_Obiettivo del compito_
Indica, per favore, sotto la guida di chi si era aggregato il gruppo di giovani artisti tedeschi secondo la sezione del documento.

_Sezione del documento_
━━━━━━━━━━━━━━━━━━━━

Sono artisti che costruiscono, quindi, la raffigurazione di un Medioevo modellato non sul dato oggettivo della consistenza testimoniale della storia, ma su un immaginario figurativo che è quello che essi avevano conosciuto attraverso le stampe accademiche esemplate su una produzione figurativa sei-settecentesca, che restituivano un Medioevo idealizzato, di notevole carica identitaria corporativa. Tale visione del Medioevo, permeata di una forte sensibilità religiosa e significativamente ispirata dal pensiero di Wilhelm Heinrich Wackenroeder e dal suo Gli sfoghi del cuore di un monaco innamorato dell’arte (1797), valeva per loro come specchio della condizione di neofiti appena convertiti al cattolicesimo, ed essi formavano un gruppo di giovani artisti tedeschi aggregatosi nel contesto accademico di Vienna sotto la guida di Füger, già attivo nella Reggia di Caserta.

━━━━━━━━━━━━━━━━━━━━

_Elenco fornito_
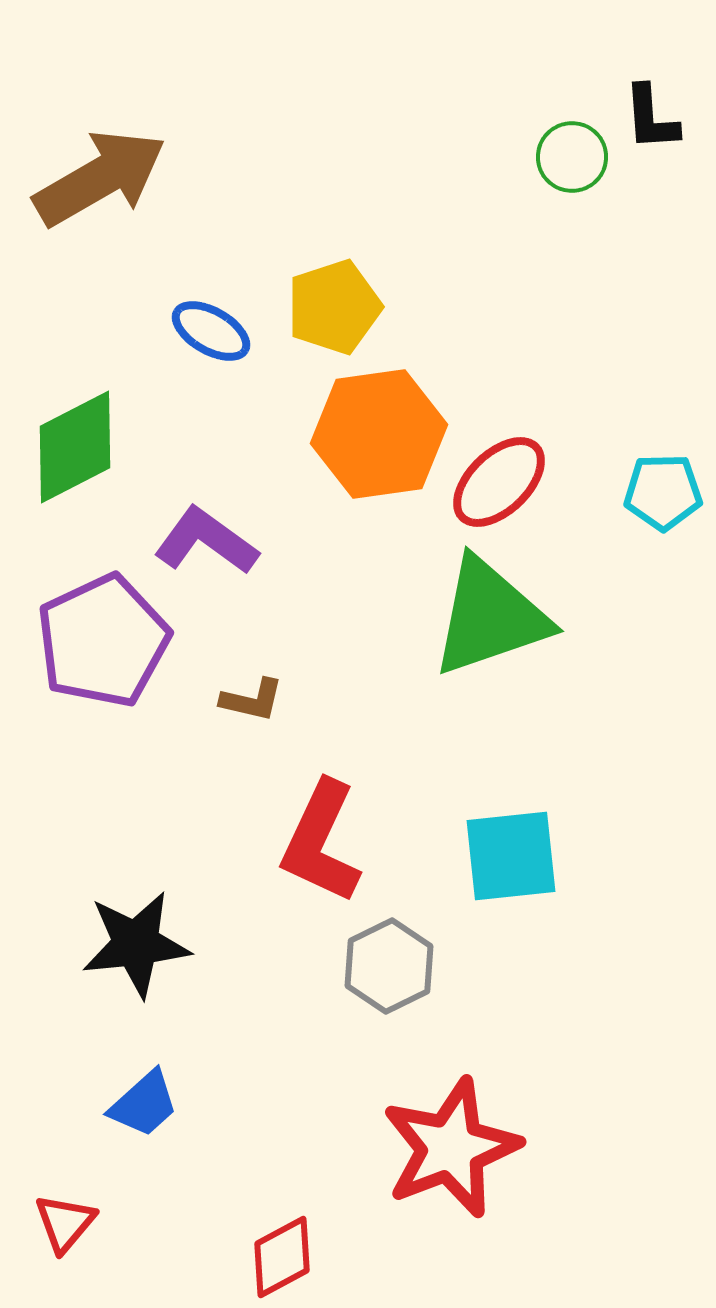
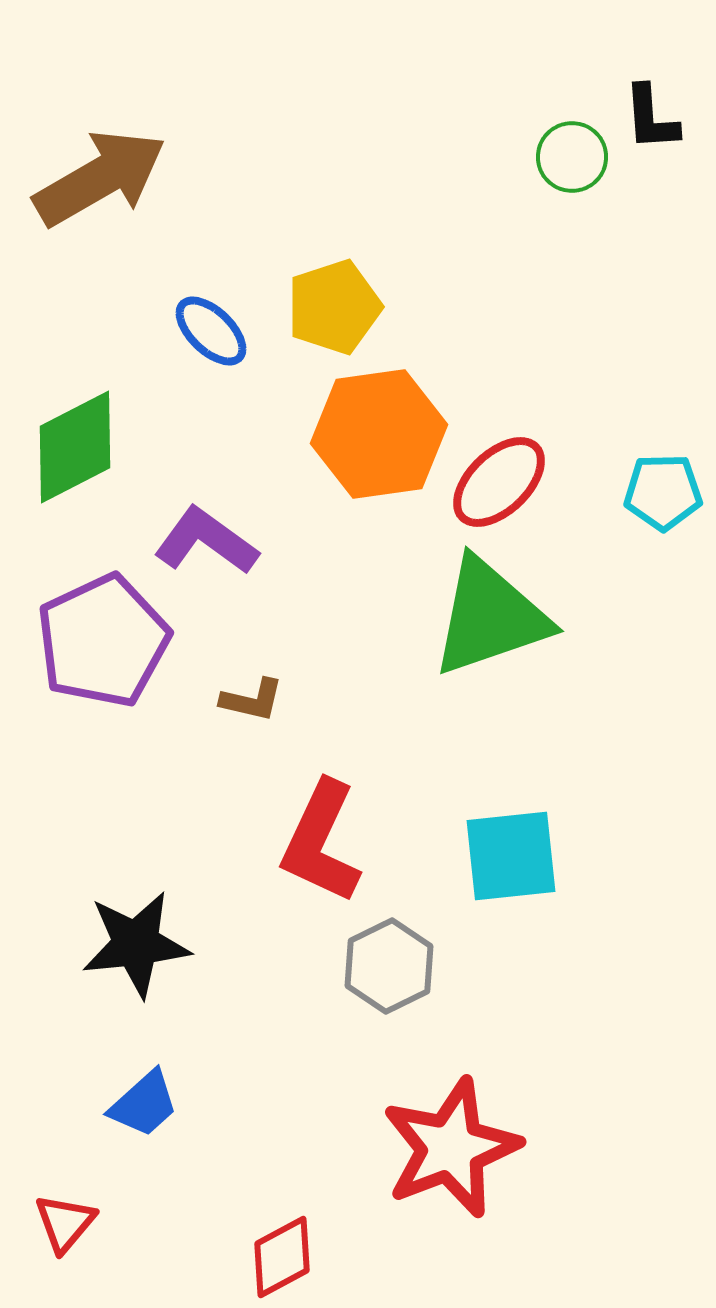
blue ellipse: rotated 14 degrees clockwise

━━━━━━━━━━━━━━━━━━━━

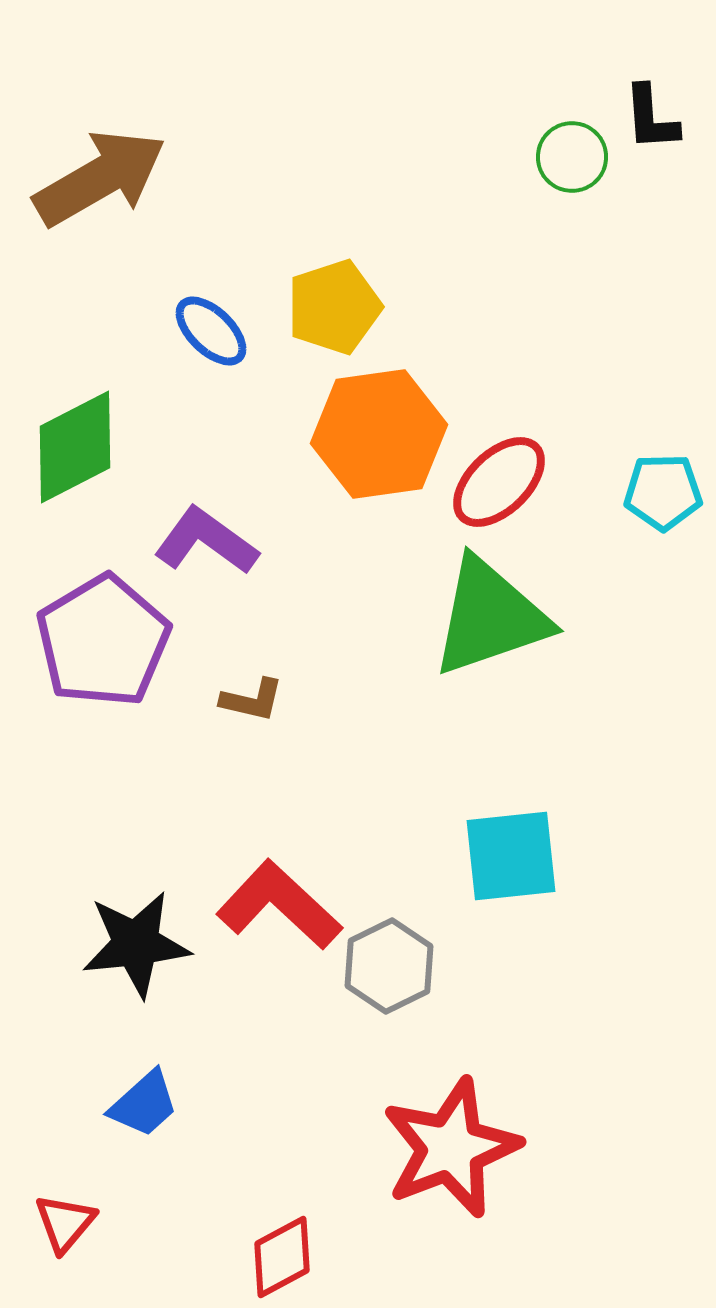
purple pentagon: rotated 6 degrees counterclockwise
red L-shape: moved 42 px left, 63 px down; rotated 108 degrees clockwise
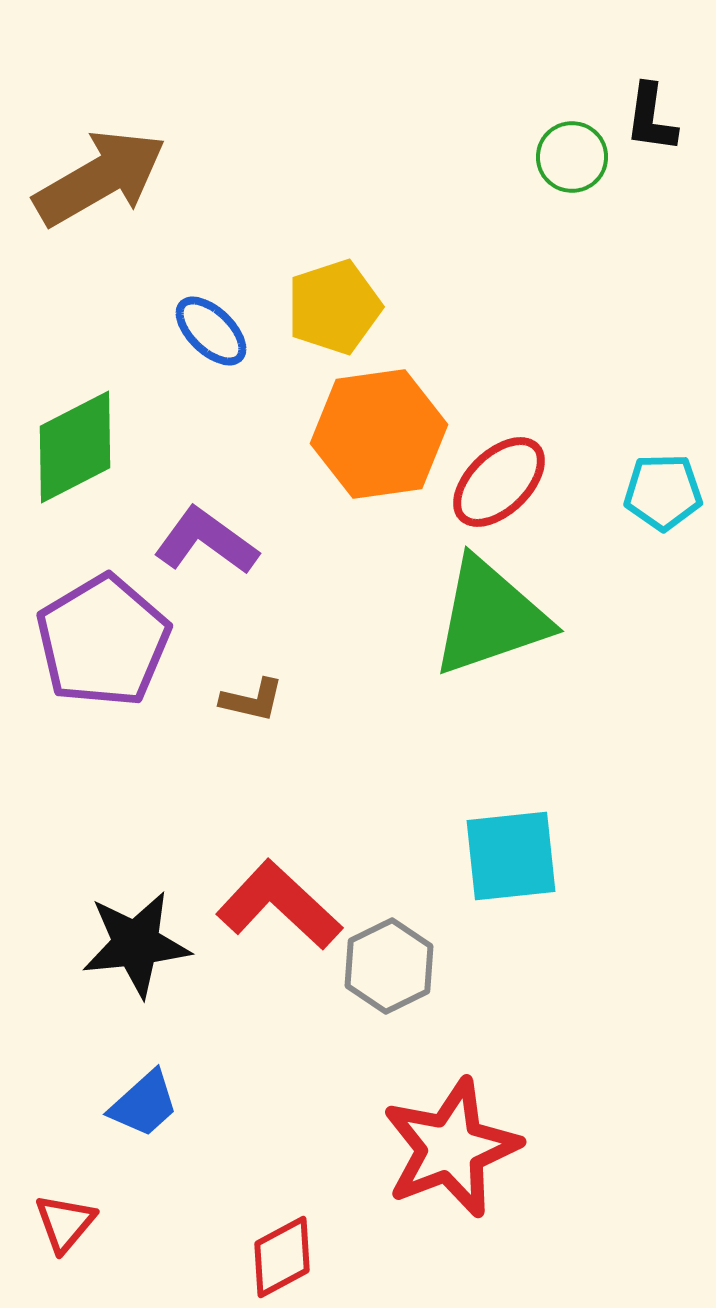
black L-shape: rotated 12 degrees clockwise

━━━━━━━━━━━━━━━━━━━━

_La risposta_
Sotto la guida di Füger.